1. Create a new section in your script using Ctrl + Shift + r and give it an appropriate name.

2. Using the sap dataset from Exercise 2, filter (from dplyr) the dataset to one year to speed up the process. Use the following.

   sap <- filter(sap, DateTimeStamp >= as.Date('2019-01-01') & DateTimeStamp <= as.Date('2019-12-31'))

3. Run evalcor using tz = 'America/Jamaica', lat = 31.39, and long = -81.28. View the plot to verify the correlations are low.

4. Run wtreg on sap using the same inputs as evalcor.

5. Run WtRegDO::ecometab twice, first on the observed time series using DO_var = 'DO_mgl' and then on the detided time series using DO_var = 'DO_nrm' options. Save them both to different objects.

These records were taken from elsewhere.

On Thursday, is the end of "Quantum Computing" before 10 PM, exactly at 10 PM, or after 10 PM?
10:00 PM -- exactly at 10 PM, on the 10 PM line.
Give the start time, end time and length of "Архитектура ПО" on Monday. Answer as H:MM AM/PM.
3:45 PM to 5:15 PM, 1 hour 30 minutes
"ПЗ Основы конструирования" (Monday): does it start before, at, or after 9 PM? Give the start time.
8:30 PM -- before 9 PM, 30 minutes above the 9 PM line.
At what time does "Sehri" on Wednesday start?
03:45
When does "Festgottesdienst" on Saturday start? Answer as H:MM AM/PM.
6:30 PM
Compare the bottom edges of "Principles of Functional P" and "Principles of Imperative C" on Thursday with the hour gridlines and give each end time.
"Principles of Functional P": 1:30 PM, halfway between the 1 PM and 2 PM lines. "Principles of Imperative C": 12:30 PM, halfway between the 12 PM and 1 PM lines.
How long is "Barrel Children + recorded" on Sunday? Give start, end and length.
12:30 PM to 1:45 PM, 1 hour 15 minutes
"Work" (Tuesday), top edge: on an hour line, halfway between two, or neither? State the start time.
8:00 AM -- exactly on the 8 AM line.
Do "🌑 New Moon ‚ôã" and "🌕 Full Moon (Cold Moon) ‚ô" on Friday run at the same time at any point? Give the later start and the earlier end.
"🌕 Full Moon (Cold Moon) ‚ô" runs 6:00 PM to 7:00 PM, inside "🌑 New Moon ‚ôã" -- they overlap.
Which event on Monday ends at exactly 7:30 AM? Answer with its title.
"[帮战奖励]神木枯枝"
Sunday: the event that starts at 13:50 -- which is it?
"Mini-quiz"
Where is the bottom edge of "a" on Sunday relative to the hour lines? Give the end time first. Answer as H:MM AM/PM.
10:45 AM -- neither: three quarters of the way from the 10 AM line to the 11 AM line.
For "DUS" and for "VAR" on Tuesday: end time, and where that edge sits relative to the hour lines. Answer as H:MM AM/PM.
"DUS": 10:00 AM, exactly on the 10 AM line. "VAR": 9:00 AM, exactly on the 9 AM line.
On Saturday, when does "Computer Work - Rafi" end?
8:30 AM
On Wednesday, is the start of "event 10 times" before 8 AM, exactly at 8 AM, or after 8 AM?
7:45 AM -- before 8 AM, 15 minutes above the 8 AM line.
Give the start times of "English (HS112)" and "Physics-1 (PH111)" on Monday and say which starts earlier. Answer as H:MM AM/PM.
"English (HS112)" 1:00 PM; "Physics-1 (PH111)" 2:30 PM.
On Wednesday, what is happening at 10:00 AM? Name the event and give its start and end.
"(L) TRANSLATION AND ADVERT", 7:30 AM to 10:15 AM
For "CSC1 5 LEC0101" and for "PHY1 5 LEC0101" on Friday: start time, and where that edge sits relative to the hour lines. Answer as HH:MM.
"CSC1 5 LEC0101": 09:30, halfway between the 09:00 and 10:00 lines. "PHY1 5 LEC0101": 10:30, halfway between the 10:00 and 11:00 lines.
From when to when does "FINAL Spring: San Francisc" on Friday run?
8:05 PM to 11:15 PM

6. Plot the results before and after detiding and evaluate the differences in the metabolism results using meteval.

Summary

In this lesson, we learned how to estimate metabolism and how to use detiding results to evaluate if an improvement was observed to produce more precise and accurate metabolism results. Detiding is a bit of trial and error. If it works well at a site, it should be fairly obvious without having to iterate too much on selecting window widths. In other cases, a more systematic approach to choosing the optimal window widths could be used. In the latter case, try to follow the guidelines here.